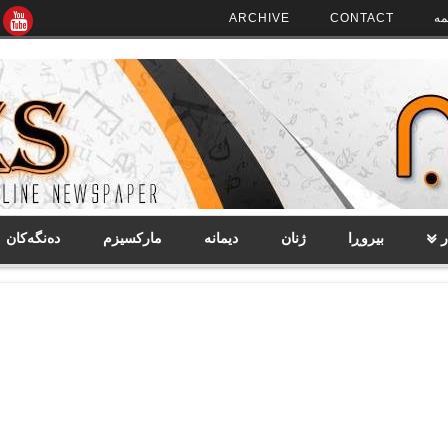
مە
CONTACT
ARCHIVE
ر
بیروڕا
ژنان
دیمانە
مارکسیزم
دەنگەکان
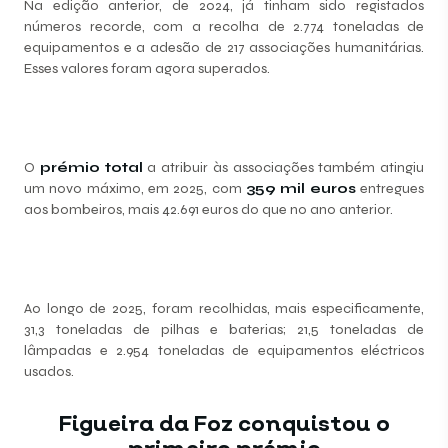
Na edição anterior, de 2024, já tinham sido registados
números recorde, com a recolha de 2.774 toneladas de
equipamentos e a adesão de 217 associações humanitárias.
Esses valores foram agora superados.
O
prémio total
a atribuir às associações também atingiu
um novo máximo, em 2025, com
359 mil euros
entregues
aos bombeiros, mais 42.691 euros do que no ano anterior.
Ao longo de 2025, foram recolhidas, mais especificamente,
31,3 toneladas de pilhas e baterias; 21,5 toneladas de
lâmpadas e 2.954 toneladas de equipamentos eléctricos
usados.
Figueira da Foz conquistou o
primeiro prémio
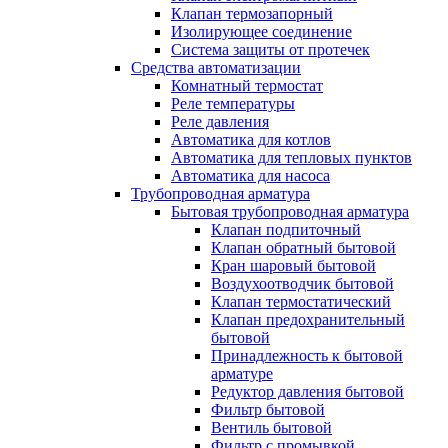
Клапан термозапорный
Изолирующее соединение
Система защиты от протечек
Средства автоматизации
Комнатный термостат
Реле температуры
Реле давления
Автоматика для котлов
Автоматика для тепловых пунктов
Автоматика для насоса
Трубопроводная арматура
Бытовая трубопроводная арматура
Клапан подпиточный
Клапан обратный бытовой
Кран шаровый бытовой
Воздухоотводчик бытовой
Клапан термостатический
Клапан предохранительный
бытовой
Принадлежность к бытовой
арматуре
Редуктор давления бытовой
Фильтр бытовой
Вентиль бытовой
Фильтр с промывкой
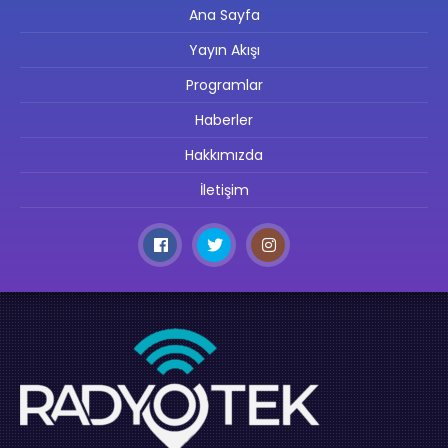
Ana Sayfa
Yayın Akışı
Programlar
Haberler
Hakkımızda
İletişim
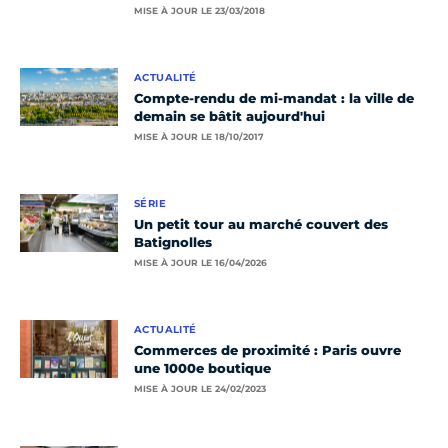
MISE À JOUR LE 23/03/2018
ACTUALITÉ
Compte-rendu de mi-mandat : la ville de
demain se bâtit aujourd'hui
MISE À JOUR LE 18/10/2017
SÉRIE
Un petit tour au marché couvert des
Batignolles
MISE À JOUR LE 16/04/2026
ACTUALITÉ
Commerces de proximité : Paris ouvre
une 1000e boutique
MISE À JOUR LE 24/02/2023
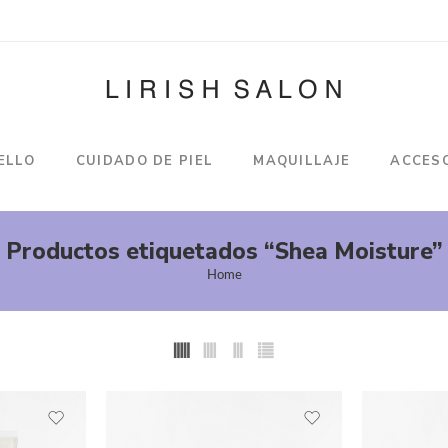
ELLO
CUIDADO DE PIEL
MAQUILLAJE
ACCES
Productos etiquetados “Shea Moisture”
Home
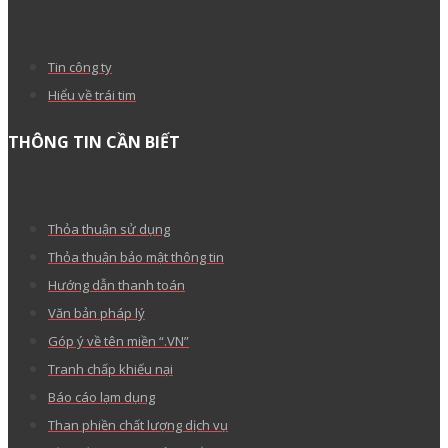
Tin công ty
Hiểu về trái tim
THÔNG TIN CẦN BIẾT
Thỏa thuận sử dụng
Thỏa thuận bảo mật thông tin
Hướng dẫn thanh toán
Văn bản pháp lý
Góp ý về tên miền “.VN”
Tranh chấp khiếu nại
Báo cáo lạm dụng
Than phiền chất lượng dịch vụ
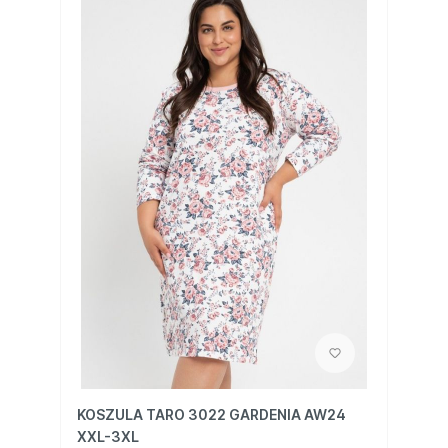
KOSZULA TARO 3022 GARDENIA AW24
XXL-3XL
################
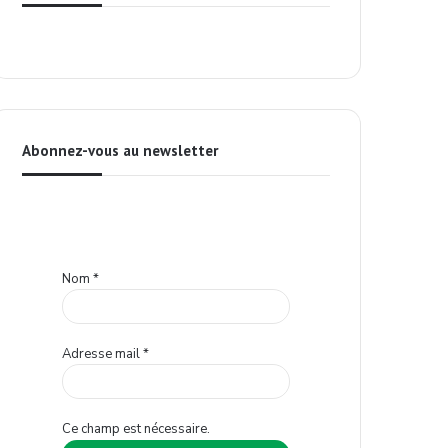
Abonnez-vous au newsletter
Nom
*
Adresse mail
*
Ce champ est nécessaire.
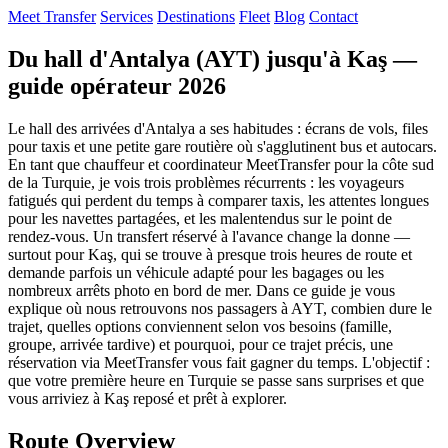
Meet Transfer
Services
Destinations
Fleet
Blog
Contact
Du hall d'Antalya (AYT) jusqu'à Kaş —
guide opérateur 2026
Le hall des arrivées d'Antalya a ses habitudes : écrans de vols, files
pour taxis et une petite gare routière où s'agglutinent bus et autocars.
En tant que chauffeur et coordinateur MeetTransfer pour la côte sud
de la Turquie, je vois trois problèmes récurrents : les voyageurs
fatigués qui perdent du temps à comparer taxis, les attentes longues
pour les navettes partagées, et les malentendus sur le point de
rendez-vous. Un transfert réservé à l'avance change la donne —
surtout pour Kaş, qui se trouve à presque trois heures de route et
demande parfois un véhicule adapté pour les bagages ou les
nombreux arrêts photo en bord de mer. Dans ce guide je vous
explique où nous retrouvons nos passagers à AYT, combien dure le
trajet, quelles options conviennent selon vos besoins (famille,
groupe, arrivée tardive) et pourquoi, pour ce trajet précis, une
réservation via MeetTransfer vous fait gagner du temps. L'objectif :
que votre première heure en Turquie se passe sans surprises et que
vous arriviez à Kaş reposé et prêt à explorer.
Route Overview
################
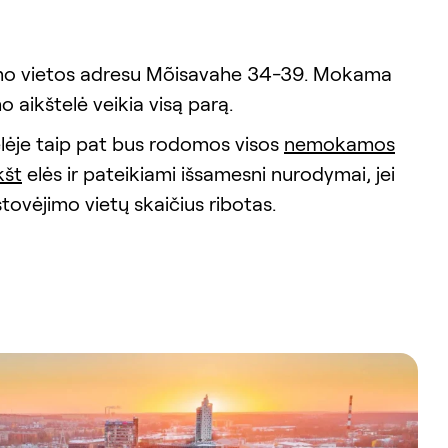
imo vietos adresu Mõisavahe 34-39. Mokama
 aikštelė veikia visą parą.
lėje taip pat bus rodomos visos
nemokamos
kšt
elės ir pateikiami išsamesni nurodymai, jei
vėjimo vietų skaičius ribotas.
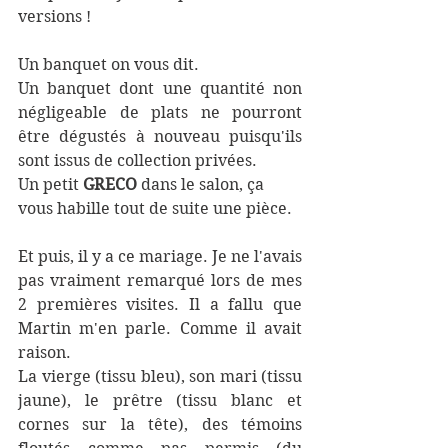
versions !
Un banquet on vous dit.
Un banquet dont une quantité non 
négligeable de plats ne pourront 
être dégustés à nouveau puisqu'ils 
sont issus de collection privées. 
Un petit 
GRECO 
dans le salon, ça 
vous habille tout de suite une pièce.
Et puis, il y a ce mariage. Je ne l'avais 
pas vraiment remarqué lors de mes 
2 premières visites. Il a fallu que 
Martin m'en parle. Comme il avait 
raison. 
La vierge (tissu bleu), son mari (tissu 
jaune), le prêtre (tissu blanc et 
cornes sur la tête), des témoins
################
* Exercise *
Your answer must be the lines above from the one holding "Esses valores foram agora superados." up to and including the one holding "Автоматика для тепловых пунктов", exact and with no pictures.

* Response area *
Esses valores foram agora superados.
O
prémio total
a atribuir às associações também atingiu
um novo máximo, em 2025, com
359 mil euros
entregues
aos bombeiros, mais 42.691 euros do que no ano anterior.
Ao longo de 2025, foram recolhidas, mais especificamente,
31,3 toneladas de pilhas e baterias; 21,5 toneladas de
lâmpadas e 2.954 toneladas de equipamentos eléctricos
usados.
Figueira da Foz conquistou o
primeiro prémio
Клапан термозапорный
Изолирующее соединение
Система защиты от протечек
Средства автоматизации
Комнатный термостат
Реле температуры
Реле давления
Автоматика для котлов
Автоматика для тепловых пунктов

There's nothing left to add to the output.